Cyrano de Bergerac
Edmond Rostand in a new version by Derek Mahon
Review by Philip Fisher
It is now often forgotten but Cyrano de Bergerac was a real man. A Seventeenth Century poet, wit, philosopher and swordsman, he wrote the excellent and now sadly neglected Voyage to the Moon and the Sun.
A couple of centuries later, the young playwright Edmond Rostand recreated him as a tragi-comic fictionalised hero who, on occasion, has the panache of a contemporary superhero and the generosity of Robin Hood. More recently, Antony Sher and Robert Lindsay here, and two heartthrobs, Jean-Paul Belmondo and Gerard Depardieu in his homeland, have graced the part. In Hollywood, even Steve Martin has had a go, opposite Daryl Hannah.
This new version of the play is part of the National Theatre's latest Travelex £10 season in which two-thirds of the seats cost that sum. One apparent consequence is that, while there is a large cast, multi-award-winning designer William Dudley's set is an economy version. Following the Peter Brook Empty Space principle, it consists of little more than a large piece of scaffolding on the Olivier's revolving stage. This is enhanced by John Bright's flamboyant late-Nineteenth Century costumes and Paul Anderson's adventurous and colourful lighting, together with a bit of dry ice.
Within these limited confines, director Howard Davies uses language, together with dance and Irish and French influenced folksy music, to relate the famous tale of the unbelievably large-nosed Cyrano de Bergerac's unrequited love for the beautiful Roxanne, played with sweet, if occasionally bland innocence by Claire Price.
She is a woman who turns almost every man's head, including not only the eponymous hero but also Malcolm Storry's dastardly Count and more significantly, the overly dull but handsome Christian played by Zubin Varla. It is to him that Cyrano lends his wit and poetry to win Roxanne, breaking his own heart in the process. The best and funniest scene in the production is one in which he trains his brainless protégé to woo the lady, with hilarious results.

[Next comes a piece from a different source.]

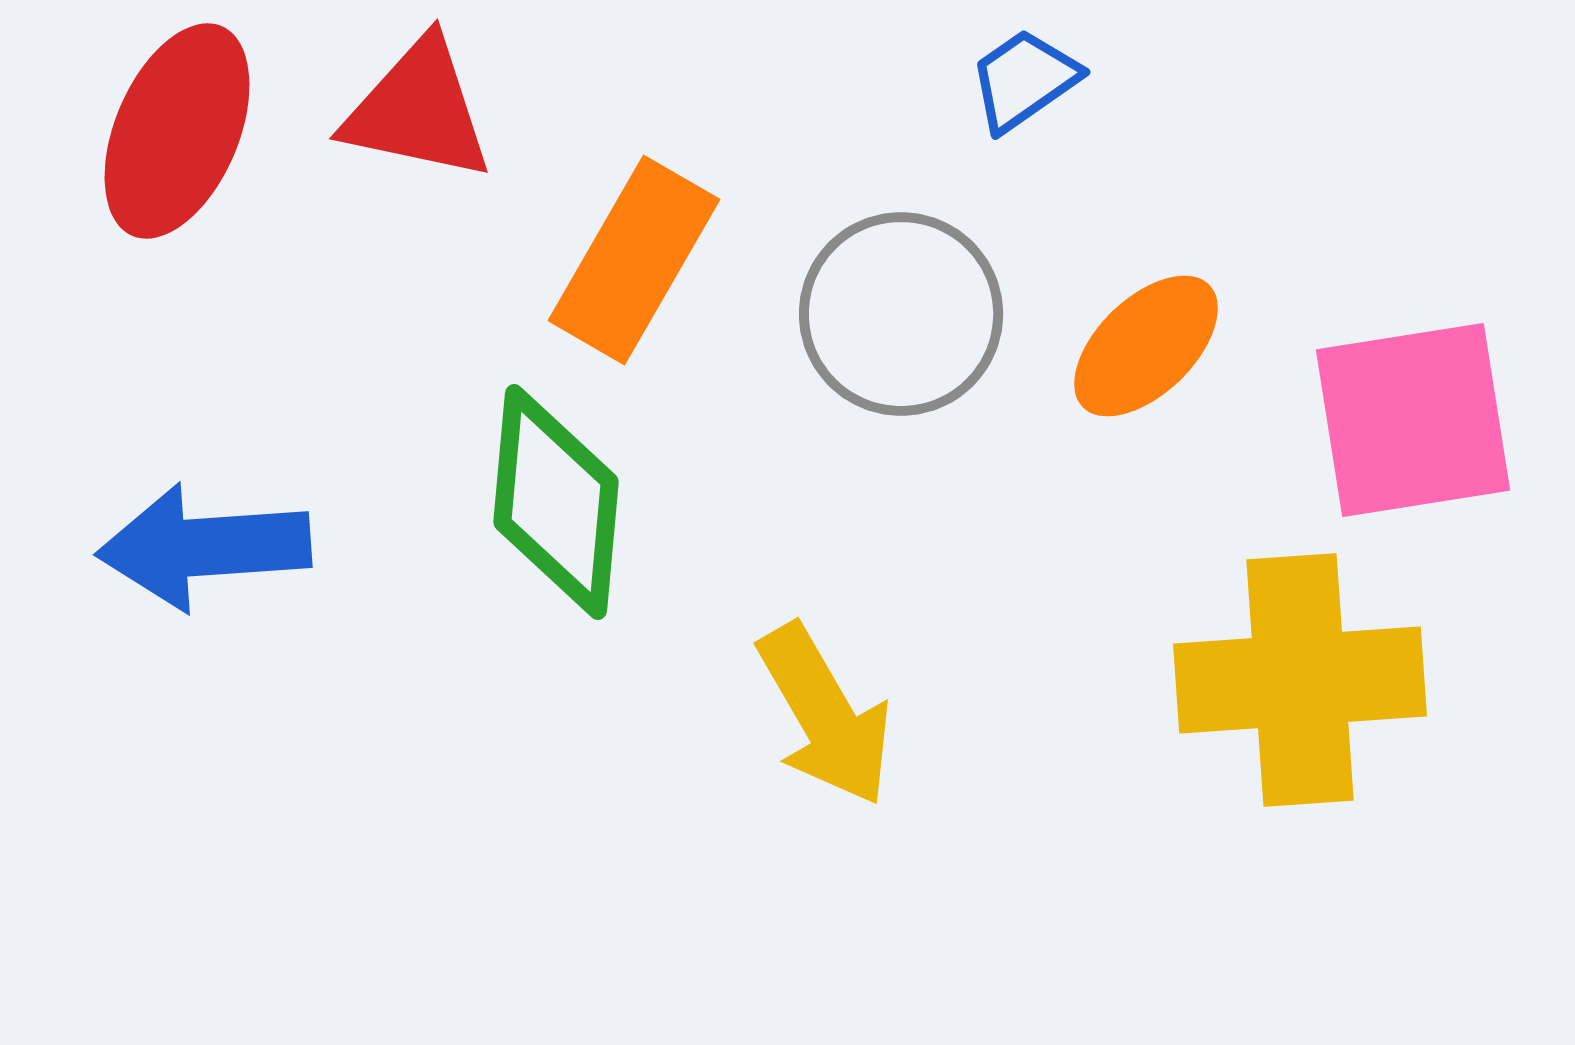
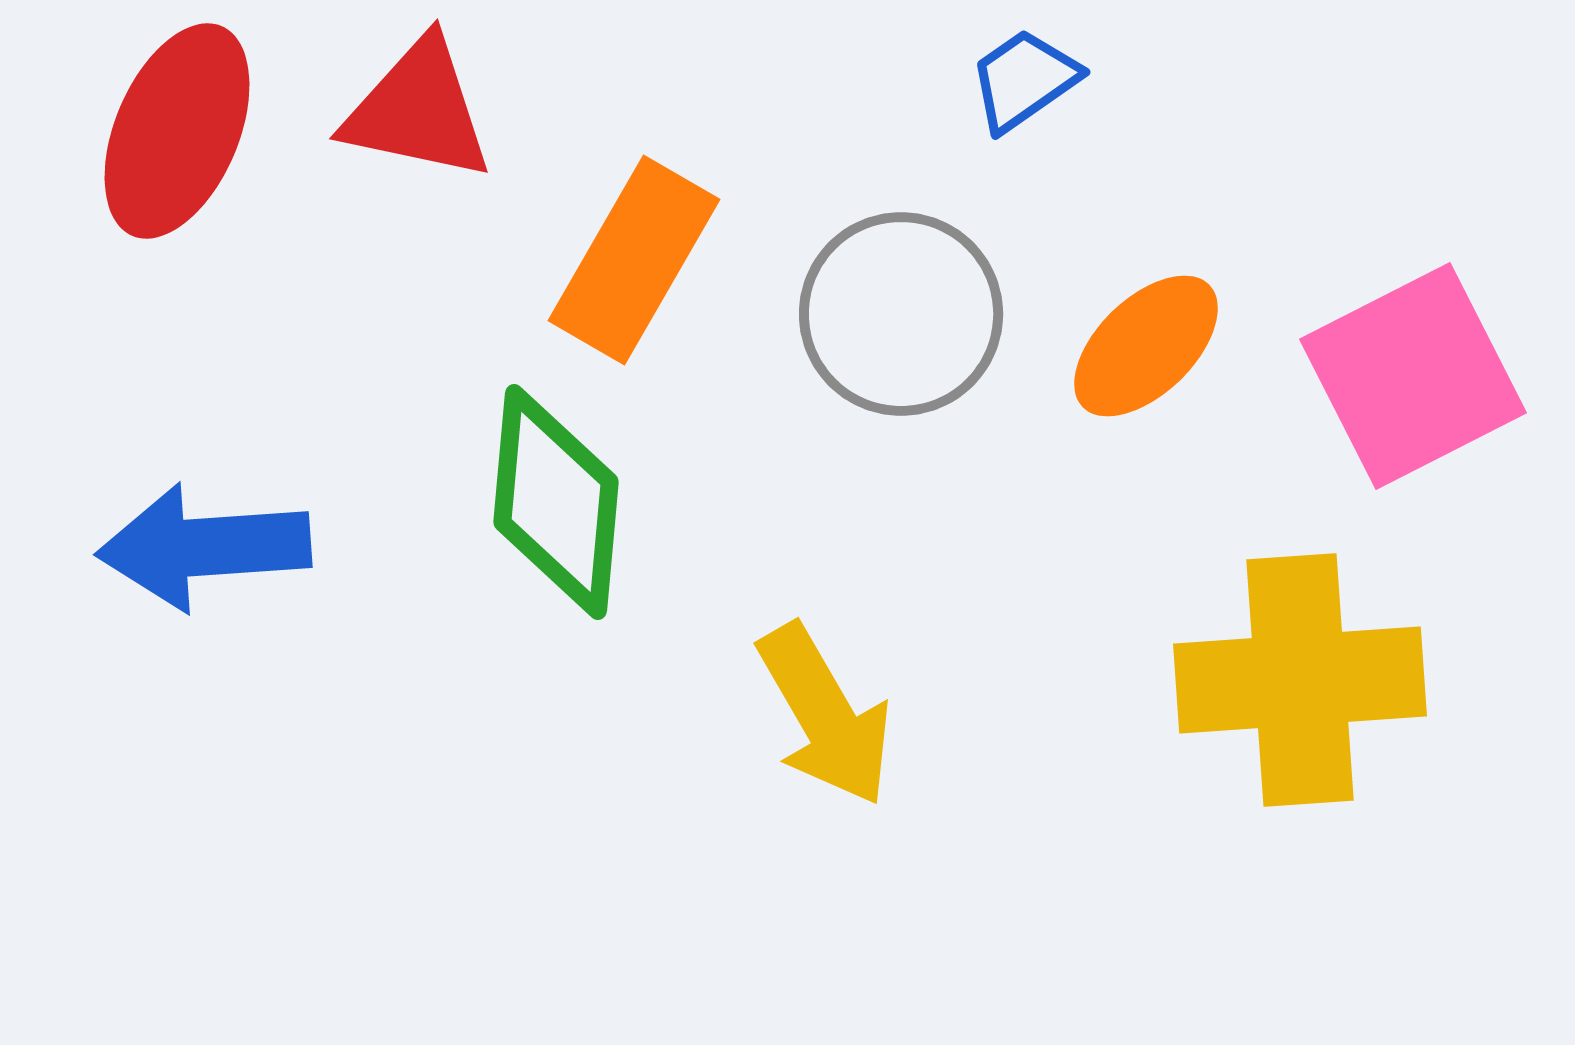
pink square: moved 44 px up; rotated 18 degrees counterclockwise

Stephen Rea plays the title role with his own Irish accent and manages to combine wit, poetry and sadness with considerable success. He sports the traditional "glorious snout" beyond which Roxanne cannot see, until her moment of enlightenment at the play's tragic and very moving dénouement. Rea is at his best as an oppressed, depressed and love-lorn Cyrano, who chooses to make his beloved happy at his own expense.
In addition to the main actors, it is necessary to single out an excellent piece of comic character acting from Anthony O'Donnell as the poet-baker, Ragueneau.
Irish poet Derek Mahon's new version is modern to the extent of containing deliberately anachronistic allusions, often brash, and very uneven. Much of it is in rhyming couplets and at its best, particularly in a speech delivered by Rea that outlines Cyrano's freethinking philosophy, it can be very poetic and beautiful. Sometimes though, it misses quite badly. Despite many flashes of directorial wit, there is an overall feeling that both the script and the production might have benefited from a longer period of preparation.
Cyrano de Bergerac may not have managed the forty curtain calls that the play received on its first night in 1897. It does provide an entertaining, if sometimes flawed three hours.